I mean absolutely no disrespect to the other fine works Keaggy has produced. Its just that for me, this record holds together in a way that doesn’t come along very often. I have never bothered to remember the names of the individual tracks which make up “Beyond Nature” because the thing holds together so well as a complete work that I’ve never really favored one track over another. This record feels more like a symphony than a collection of songs.

Beyond Nature washes over you. It is the sound of a virtuoso playing his best work, and keeping it up for a full 60 minutes.

And sadly, it is running out of print in a hurry. But I believe you can still get a hold of it at philkeaggy.com.
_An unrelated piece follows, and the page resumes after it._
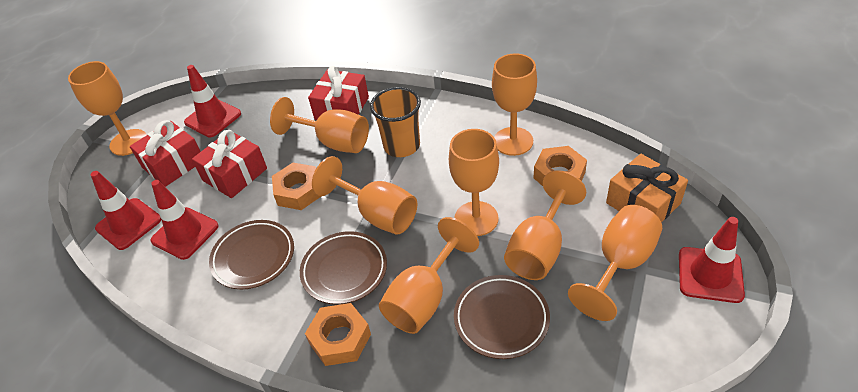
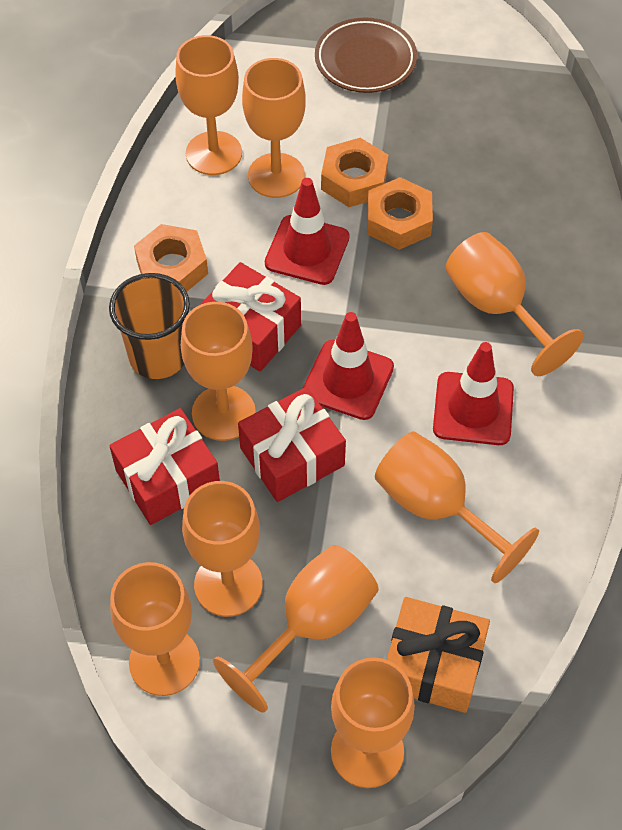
brown plate: [209,220,294,289] [300,231,387,304] [454,275,550,359] = 3 -> [315,18,417,93] = 1
orange goblet: [68,61,147,156] [270,97,369,153] [312,156,417,235] [379,217,479,334] [449,129,499,236] [492,53,537,156] [504,170,586,280] [568,205,662,321] = 8 -> [110,562,200,696] [175,35,242,175] [181,302,256,441] [182,481,263,617] [213,545,379,713] [242,58,306,198] [331,657,415,788] [375,432,539,583] [445,232,584,376] = 9
red traffic cone: [91,171,161,250] [150,180,219,260] [184,65,241,137] [679,217,745,303] = 4 -> [265,178,350,285] [303,312,394,420] [433,342,514,445] = 3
Thanks, Phil. It’s perfect.

Russ Ramsey and his wife and four children make their home in Nashville, Tennessee. He is a pastor at Christ Presbyterian Church and the author of Struck: One Christian's Reflections on Encountering Death (IVP, 2017), Behold the Lamb of God: An Advent Narrative (Rabbit Room Press, 2011) and Behold the King of Glory: A Narrative of the Life, Death, and Resurrection of Jesus Christ (Crossway, 2015). He is a graduate of Taylor University (1991) and Covenant Theological Seminary (MDiv – 2000, ThM – 2003). Follow Russ on Facebook / Twitter / Instagram.


8 Comments

  1. b.j.

    one of the first times i recall meticulously dissecting the players in the liner notes was with this album. i was 14 years old, and my older brother had brought it home from college (i’m sure it was a cassette) and we listened to it. it was the first time i saw stuart duncan’s name, for example. this album was the window to a whole world which i have enjoyed ever since. i remember being absolutely fascinated by these people – they were so breathtakingly good and pure and sweet and emotive, and it was like nothing i had ever heard before. and it’s still so good – i added ‘county down’ to a mix CD just last week. so, basically, yes and amen.

  2. Billy Marsh

    I’m so glad that you listed Beyond Nature as a top five. I was just about to do a quick review of it also on my blog. This instrumental album is an incredible work. Keaggy moves through each track so effortlessly, yet so profoundly. You are right, albums like this one don’t come around but every once and awhile. I’m a seminary student, so I have a playlist of most of Keaggy’s instrumental albums lumped together and I listen to them while I write. I always look forward to Beyond Nature and often, when it is over, I will start it again. FYI, Keaggy is re-releasing his first ever instrumental album, The Master and Musician, which is also a landmark record, on his website at http://www.philkeaggy.com.

  3. Cody

    why would you waste your time with phil keaggy when just this very week we get new releases from both ricky martin and the spice girls……..keaggy…shmeaggy

  4. Tom Bubb

    Once again you’ve given me something new to look forward to so thanks for that Russ! I have not heard this album yet but now I’m excited to get my hands on it. Thanks!

  5. andy

    Phil did the accompaniment to a story by Calvin Miller called The marionette. Phil played as Calvin reads aloud. I have heard the instumental but never with Calvin reading. If anyone knows where to get that please let me know!